The suspect had made several confessions of which the court was apprised today, although his/her identity and affiliation has reportedly not been disclosed in the report.

According to sources, Rangers have requested the Sindh High Court to forgo revealing other details of the report before the public on account of what they called its sensitive nature.

Explore: Two years on, few lessons learned from Baldia factory fire

The court again ordered the Sindh government to compensate 128 legal heirs of the deadly fire's victims still awaiting relief, and present a report before the court in this regard within a week's time.

The hearing of the case has been adjourned for a week.

The fire at the Ali Enterprises factory in Karachi's Baldia Town, considered to be the country’s worst industrial incident, killed more than 250 people and injured many others on Sept 11, 2012.

Take a look: Nation’s worst industrial tragedy swallows at least 258

After the Baldia fire, the European Parliament told big brands to re-examine their supply chains in Pakistan and demanded the creation of a new effective and independent system to monitor factories. This has not been done.

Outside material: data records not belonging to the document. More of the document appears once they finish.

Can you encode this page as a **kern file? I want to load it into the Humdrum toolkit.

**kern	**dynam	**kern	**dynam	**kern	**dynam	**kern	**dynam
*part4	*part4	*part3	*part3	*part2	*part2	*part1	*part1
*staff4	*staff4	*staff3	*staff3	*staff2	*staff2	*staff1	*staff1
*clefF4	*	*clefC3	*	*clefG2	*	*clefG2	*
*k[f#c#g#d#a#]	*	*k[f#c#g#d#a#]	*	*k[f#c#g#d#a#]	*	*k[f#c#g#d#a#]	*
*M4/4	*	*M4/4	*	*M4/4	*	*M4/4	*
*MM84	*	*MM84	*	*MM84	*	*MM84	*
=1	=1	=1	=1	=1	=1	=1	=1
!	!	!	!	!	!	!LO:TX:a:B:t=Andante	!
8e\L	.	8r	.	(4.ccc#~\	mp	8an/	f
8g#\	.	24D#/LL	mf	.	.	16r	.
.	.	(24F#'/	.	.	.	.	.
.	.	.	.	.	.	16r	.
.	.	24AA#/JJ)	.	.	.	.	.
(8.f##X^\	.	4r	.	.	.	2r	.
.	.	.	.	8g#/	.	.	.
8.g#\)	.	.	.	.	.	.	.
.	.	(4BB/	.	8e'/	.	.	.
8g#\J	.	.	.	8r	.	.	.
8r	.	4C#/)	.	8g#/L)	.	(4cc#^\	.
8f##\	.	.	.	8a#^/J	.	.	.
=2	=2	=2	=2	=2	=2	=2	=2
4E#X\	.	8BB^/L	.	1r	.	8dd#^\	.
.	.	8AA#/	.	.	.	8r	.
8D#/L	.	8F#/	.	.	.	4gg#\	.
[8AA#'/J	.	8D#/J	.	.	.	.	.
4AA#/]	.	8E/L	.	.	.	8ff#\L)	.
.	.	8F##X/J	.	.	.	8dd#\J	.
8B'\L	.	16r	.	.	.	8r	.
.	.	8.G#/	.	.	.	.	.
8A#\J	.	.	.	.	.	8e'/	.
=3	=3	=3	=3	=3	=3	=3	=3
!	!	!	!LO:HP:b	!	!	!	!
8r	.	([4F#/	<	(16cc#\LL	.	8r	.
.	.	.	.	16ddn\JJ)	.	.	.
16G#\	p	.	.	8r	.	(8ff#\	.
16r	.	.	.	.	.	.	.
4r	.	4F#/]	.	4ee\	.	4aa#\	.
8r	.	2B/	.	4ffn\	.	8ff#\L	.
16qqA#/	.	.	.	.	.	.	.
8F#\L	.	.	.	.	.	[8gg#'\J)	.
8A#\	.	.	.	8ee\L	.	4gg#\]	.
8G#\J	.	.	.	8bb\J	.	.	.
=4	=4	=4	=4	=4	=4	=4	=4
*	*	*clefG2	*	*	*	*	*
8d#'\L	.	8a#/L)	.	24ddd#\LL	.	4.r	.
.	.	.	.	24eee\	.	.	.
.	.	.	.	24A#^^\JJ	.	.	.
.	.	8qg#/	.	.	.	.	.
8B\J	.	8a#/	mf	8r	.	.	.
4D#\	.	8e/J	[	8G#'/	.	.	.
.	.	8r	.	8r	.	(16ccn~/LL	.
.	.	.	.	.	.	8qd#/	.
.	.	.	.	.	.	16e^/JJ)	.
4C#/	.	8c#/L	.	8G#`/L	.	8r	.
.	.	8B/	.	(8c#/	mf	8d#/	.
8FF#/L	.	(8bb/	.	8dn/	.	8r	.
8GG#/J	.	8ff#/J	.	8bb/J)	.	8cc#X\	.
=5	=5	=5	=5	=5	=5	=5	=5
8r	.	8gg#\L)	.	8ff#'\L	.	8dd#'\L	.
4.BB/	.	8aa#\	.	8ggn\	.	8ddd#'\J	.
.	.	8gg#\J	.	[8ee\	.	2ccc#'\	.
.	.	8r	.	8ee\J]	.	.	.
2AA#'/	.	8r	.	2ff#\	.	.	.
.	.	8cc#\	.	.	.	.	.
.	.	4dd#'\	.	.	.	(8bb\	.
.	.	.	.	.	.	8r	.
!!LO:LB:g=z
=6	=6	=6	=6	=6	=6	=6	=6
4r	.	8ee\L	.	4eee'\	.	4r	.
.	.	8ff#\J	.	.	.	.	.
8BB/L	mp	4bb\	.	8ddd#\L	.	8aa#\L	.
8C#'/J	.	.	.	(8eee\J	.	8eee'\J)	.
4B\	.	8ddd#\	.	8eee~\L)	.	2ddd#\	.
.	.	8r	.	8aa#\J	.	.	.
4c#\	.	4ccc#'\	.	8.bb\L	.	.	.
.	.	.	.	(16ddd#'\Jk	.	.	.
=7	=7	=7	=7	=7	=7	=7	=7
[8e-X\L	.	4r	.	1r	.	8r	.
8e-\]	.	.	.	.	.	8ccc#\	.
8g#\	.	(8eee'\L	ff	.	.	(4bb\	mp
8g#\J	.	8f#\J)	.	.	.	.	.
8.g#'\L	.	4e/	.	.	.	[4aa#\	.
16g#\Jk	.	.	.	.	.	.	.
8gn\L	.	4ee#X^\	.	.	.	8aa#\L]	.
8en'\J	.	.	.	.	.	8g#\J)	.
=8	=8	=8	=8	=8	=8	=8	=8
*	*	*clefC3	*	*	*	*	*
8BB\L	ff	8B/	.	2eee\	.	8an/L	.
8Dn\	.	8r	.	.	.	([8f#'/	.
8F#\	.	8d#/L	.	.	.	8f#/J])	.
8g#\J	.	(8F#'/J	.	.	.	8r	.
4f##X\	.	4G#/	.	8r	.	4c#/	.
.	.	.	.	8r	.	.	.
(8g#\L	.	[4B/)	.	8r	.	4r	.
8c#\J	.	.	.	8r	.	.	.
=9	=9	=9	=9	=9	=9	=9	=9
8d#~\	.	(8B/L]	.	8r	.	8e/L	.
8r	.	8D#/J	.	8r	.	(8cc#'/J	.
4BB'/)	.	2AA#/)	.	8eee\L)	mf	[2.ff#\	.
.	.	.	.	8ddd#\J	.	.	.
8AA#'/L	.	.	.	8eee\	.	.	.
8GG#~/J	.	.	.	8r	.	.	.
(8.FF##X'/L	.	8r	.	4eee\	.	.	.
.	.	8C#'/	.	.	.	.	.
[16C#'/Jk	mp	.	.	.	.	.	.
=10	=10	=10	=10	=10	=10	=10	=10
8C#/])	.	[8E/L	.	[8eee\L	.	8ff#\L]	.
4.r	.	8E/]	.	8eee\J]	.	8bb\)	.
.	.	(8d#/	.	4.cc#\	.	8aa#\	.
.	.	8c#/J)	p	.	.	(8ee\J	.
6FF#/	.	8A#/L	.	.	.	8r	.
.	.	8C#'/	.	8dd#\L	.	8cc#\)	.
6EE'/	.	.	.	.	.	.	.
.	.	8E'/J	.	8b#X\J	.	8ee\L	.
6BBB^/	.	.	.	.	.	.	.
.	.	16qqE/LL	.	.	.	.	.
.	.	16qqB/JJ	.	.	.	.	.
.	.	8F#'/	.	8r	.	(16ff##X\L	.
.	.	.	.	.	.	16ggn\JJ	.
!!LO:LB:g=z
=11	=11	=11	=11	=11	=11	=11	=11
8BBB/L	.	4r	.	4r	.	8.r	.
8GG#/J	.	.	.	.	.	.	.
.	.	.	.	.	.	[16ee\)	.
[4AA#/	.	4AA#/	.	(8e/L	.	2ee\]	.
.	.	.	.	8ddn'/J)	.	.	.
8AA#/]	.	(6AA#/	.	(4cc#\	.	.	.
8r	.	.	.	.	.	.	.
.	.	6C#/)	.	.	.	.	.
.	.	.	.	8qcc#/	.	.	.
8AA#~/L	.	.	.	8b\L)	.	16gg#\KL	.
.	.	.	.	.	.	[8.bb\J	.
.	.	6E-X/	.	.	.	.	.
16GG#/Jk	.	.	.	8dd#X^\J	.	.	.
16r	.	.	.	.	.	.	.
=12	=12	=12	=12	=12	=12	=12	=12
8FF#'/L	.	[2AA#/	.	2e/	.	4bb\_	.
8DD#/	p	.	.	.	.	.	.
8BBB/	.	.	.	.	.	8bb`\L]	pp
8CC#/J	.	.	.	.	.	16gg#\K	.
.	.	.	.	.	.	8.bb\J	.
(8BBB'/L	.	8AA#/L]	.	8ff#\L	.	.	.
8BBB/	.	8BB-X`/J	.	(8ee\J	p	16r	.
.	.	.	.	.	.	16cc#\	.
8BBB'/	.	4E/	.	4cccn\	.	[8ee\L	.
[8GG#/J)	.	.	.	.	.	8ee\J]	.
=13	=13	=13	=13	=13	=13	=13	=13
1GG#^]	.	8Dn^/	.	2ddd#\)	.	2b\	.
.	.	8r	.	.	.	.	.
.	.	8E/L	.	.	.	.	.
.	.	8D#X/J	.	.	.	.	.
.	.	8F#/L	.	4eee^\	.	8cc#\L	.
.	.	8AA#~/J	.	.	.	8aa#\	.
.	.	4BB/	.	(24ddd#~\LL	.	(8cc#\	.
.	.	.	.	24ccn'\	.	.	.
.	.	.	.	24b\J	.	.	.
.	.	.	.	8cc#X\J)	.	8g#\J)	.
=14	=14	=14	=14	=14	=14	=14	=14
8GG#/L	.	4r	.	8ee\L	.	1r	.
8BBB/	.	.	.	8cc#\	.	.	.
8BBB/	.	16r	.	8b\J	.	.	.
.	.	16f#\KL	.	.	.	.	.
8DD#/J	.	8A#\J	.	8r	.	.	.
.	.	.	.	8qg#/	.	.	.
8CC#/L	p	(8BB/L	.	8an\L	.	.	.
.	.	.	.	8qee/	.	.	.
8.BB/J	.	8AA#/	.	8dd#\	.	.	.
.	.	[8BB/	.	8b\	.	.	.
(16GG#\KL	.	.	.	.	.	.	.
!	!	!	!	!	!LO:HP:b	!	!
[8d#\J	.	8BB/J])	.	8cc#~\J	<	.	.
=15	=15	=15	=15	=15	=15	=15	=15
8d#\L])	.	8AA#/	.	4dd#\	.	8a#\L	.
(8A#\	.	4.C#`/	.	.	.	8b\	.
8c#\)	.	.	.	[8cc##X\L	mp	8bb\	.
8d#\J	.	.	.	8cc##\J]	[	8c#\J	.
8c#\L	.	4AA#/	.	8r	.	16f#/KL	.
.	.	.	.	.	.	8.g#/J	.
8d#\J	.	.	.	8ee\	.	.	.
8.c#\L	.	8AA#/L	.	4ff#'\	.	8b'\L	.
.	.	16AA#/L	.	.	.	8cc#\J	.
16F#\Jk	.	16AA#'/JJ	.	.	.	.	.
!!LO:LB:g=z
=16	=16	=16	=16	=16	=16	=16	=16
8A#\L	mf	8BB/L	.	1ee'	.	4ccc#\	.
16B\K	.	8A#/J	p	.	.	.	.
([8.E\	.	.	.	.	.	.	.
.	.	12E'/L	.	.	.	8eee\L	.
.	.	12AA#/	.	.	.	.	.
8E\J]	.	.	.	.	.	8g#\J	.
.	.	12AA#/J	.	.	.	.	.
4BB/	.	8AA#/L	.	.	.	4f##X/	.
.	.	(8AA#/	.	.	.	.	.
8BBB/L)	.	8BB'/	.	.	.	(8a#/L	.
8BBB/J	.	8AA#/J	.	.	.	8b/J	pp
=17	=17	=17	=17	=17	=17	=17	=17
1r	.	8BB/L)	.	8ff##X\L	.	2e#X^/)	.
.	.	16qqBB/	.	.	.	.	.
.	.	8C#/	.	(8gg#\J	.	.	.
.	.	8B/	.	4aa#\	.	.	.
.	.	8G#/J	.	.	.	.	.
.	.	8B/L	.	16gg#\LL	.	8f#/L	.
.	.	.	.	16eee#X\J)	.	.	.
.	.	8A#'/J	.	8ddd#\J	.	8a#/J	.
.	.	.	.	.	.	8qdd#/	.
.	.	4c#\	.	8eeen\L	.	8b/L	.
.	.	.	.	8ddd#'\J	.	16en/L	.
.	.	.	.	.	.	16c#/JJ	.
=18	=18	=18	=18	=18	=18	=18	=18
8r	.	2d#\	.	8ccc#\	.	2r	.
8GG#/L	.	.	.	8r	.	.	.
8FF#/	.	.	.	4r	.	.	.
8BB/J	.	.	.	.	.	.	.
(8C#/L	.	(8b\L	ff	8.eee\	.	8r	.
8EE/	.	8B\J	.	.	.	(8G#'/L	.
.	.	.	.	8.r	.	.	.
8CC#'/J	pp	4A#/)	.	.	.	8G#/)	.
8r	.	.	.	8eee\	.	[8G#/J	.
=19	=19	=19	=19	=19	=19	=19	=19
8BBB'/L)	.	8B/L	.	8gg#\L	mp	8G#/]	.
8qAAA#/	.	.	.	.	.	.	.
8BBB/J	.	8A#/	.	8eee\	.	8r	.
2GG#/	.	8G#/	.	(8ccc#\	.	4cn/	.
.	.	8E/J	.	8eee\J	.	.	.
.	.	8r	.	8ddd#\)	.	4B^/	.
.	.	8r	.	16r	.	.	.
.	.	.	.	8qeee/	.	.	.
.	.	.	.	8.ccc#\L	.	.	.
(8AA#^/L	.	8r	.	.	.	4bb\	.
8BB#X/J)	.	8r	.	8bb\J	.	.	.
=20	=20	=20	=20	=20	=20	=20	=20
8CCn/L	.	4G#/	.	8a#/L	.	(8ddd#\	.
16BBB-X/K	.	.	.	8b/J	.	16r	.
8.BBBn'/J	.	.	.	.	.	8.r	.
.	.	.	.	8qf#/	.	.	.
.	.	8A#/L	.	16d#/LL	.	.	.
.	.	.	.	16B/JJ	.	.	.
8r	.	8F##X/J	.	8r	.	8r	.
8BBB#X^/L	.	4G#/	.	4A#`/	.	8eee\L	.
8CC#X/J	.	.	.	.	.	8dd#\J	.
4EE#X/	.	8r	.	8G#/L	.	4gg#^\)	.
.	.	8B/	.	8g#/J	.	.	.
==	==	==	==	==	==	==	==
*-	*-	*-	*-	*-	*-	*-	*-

A judicial probe into the blaze was damning, pointing to a lack of emergency exits, poor safety training for workers, the packing in of machinery and the failure of government inspectors to spot any of these faults.

Nearly two years after the fire, the victims’ families received a total of $1.67 million in immediate compensation paid by the factory owners and the German company KIK, which bought much of the production. Negotiations are still going on for long-term benefits.